Are Catholics ignorant about their history? Absolutely, says Diane Moczar, a medieval history expert who teaches at Northern Virginia Community College.

“Catholic history is western civilization,” she says. “Catholics fail to appreciate the heritage of their faith and they have no notion of what is being lost.”

Additionally, “they don’t know history of the heresies, where Protestantism came from and about Islam.”

She has put together a list of “Ten Dates Every Catholic Should Know.” They are:

313 A.D. - The Edict of Milan is written by the Emperor Constantine and stops the Roman Empire’s persecution of Christians.

452 A.D. - St. Leo turns back the Huns from Rome, proving to pagans that the invasions were not the fault of the Christians.

496 A.D. - Clovis, king of the Franks, is baptized, which opens up France to Christianity.

800 A.D.- Charlemagne, the father of Christendom (Christian Europe), is coronated.

910 A.D. - The monastery of Cluny is founded in southern France, kicking off a revival in religious life.

1000 - When the Last Judgment does not occur at the millennium, a new energy picks up in the West.

1517 - Martin Luther kicks off the Reformation by nailing his 95 theses on the church door at Wittenberg.

1571 - A league of Italian republics and Spain defeat the Ottoman Turks off the coast of Greece in the sea battle of Lepanto.

1789 - The French Revolution begins, which leads to the destruction of the Catholic Church in France.

1917 - The Russian Revolution, the birth of world communism and the visions of the Virgin Mary in Fatima, Portugal, occur, all with profound impact on the church.

“History is God working in the world,” she says. “Understanding it is absolutely necessary in understanding everything else.”

Her favorite time period? The 13th century. It was “the greatest of the centuries,” she says, and the era where the Catholic Church was at its best.

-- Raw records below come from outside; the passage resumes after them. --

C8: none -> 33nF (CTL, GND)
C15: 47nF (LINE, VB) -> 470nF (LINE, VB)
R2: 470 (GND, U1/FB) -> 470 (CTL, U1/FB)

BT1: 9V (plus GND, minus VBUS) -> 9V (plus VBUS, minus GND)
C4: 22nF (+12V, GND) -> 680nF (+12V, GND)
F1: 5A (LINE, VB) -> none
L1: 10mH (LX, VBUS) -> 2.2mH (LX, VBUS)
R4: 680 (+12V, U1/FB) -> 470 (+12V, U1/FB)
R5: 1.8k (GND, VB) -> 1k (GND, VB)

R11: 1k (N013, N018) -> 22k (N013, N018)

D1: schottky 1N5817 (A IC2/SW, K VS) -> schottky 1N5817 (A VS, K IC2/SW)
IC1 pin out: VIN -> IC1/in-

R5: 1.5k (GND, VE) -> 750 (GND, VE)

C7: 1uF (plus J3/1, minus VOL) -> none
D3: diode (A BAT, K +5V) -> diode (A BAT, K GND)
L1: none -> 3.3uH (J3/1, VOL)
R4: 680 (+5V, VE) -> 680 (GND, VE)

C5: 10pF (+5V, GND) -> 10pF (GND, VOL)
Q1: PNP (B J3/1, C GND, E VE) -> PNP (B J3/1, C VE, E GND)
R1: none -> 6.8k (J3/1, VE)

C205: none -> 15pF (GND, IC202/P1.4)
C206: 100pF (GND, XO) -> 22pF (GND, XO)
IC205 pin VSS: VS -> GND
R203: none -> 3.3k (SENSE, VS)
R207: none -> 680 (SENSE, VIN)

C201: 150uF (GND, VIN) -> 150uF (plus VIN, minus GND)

“This was a great medieval civilization that was so God-centered, so Christ-centered,” she says. “The church informed all the institutions. It championed the rights of the serfs and the rights of the poor.

“It was the most creative century and the most concentrated period of creativity since the fifth century B.C. St. Thomas Aquinas was a philosopher then, benefiting from the recent translation of the works of Aristotle into Latin. The high Gothic style flourished as the first new architectural style in 700 years.”

Saints blanketed the landscape then: St. Francis; St. John of Bonaventure; St. Elizabeth of Hungary; St. Louis, king of France; at least 20 of them.

Then came the 14th century and a series of disasters, starting with the plague in the 1340s that wiped out one third of Europe’s population. The Hundred Years War started in 1337, followed by a great schism among Catholics with the antipopes in Avignon, France.

I discovered Mrs. Moczar’s writings in the pages of the magazine Latin Mass where she tries to educate Catholics about their heritage. As for the college students she teaches, “They don’t have a clue about history,” she says.

“One colleague mentioned the Cold War and one student asked why people were so upset about communism,” she says. “So she had to explain how it was a eal issue.

“Students have no sense of time, no sense of dates. Kids don’t know whether Napoleon came before or after Columbus. You can’t start low enough, although at the college level you do have some brilliant people.”